Start Reading passage

From a rural pastor-friend:
I recommend Nicholas Hawkes’ book The Country is Different (Joint Board of Christian Education 1994). The biggest change in ecclesiastical structure in rural Australia is the growing move toward empowering congregations without clergy as pioneered by the Uniting Church. Their journal ‘Ruminations’ (Uniting Church NSW Rural Ministry Unity, editor Bruce Irvine) is always interesting on this topic, and they hold regular conferences which discuss the revolution in spiritual growth that many congregations are experiencing when they begin to do it themselves and not spend all their resources supporting a minister. Their last Trans Tasman conference was held in September 2004 in Clare Valley, SA – reports may be on the Internet.

End Reading passage

* **Work to do**:
1. According to the rural ministry note, what is the biggest change in ecclesiastical structure in rural Australia?
2. Reproduce the rural ministry note from "From a rural" to "on the Internet.".

Start Stored data

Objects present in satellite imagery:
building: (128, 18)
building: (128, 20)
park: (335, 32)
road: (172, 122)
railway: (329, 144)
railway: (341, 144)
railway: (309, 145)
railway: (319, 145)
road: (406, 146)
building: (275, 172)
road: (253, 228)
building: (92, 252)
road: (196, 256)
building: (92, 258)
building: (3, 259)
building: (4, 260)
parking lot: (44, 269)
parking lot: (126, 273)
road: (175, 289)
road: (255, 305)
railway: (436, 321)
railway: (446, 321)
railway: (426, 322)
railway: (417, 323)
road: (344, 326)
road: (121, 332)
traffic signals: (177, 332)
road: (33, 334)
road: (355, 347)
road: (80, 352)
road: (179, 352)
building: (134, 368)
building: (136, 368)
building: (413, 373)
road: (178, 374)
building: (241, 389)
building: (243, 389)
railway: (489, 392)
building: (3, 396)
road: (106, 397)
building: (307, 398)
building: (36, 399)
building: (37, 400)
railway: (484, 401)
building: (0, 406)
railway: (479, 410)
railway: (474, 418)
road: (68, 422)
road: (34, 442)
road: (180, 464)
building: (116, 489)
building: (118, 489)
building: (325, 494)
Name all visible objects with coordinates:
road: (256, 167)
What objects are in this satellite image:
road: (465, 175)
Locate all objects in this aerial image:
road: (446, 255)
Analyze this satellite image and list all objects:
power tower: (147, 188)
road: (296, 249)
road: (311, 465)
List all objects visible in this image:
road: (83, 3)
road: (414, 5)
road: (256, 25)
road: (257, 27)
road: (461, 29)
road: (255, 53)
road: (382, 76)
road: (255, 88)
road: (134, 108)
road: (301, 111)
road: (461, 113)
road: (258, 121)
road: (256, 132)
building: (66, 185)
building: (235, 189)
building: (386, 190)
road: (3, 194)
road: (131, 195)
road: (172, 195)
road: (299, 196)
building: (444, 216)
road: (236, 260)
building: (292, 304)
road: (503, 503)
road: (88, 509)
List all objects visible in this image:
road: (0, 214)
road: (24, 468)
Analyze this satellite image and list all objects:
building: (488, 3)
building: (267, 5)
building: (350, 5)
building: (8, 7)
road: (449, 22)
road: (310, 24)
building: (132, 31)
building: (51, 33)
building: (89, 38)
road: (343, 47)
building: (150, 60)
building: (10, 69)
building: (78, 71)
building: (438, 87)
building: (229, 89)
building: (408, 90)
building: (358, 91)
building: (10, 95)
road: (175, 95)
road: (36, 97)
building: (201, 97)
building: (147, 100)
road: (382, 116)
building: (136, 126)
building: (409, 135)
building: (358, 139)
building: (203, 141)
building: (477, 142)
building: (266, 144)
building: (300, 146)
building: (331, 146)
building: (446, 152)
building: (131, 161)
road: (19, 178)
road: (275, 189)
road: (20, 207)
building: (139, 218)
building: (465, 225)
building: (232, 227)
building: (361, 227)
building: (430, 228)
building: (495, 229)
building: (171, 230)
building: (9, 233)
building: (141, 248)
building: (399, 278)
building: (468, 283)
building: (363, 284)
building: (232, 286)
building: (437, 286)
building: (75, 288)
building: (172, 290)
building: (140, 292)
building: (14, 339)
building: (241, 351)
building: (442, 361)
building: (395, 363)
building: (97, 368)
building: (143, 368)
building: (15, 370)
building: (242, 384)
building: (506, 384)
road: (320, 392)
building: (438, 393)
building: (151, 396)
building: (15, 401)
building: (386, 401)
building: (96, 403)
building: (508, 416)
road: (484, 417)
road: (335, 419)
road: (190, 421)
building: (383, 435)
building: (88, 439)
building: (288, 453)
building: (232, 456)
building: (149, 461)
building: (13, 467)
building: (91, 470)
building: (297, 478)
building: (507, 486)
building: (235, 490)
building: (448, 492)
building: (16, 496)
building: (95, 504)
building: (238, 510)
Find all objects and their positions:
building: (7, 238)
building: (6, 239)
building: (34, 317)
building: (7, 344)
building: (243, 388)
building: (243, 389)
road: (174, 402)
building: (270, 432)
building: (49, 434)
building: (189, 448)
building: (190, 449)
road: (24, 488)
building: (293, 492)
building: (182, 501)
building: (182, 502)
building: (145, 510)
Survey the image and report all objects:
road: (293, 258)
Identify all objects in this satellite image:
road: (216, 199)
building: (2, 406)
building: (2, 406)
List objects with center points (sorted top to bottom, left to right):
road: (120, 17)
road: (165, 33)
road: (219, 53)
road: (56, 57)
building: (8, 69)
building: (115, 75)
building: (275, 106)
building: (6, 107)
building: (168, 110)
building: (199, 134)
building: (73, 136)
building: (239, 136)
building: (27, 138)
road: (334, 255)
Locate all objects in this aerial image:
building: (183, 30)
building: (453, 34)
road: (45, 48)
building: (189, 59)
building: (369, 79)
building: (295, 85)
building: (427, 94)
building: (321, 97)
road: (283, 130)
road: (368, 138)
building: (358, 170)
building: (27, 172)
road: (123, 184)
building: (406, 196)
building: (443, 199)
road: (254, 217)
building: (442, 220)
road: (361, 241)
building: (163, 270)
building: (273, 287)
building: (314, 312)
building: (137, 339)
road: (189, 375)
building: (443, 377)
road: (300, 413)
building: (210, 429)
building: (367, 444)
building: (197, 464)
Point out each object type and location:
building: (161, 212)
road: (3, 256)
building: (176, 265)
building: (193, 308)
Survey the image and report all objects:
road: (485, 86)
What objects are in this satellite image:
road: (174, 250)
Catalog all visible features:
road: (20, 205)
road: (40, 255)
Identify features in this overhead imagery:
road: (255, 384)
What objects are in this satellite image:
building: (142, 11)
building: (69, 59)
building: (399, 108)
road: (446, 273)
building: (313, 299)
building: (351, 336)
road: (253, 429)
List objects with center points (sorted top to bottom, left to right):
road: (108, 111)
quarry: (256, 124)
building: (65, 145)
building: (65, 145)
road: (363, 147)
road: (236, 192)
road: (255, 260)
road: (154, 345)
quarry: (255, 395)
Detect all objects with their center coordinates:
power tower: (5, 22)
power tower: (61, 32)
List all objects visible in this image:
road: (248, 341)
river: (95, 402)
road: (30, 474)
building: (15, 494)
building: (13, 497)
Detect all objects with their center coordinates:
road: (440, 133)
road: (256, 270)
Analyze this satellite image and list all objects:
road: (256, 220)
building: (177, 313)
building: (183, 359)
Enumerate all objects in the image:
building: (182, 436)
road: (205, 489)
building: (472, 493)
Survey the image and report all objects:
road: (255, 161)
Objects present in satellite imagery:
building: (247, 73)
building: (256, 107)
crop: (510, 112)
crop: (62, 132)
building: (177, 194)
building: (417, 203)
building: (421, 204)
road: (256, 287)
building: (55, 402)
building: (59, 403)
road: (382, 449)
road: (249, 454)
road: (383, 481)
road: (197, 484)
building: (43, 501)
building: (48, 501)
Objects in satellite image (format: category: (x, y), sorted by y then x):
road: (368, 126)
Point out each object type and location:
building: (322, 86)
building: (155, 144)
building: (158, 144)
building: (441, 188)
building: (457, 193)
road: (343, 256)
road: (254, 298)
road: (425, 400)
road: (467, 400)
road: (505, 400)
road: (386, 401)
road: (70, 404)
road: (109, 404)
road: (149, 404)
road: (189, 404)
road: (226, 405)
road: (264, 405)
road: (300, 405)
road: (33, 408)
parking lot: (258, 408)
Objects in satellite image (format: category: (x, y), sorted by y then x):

End Stored data

* **Completed exercise**:
1. The growing move toward empowering congregations without clergy, as pioneered by the Uniting Church.

2.
From a rural pastor-friend:
I recommend Nicholas Hawkes’ book The Country is Different (Joint Board of Christian Education 1994). The biggest change in ecclesiastical structure in rural Australia is the growing move toward empowering congregations without clergy as pioneered by the Uniting Church. Their journal ‘Ruminations’ (Uniting Church NSW Rural Ministry Unity, editor Bruce Irvine) is always interesting on this topic, and they hold regular conferences which discuss the revolution in spiritual growth that many congregations are experiencing when they begin to do it themselves and not spend all their resources supporting a minister. Their last Trans Tasman conference was held in September 2004 in Clare Valley, SA – reports may be on the Internet.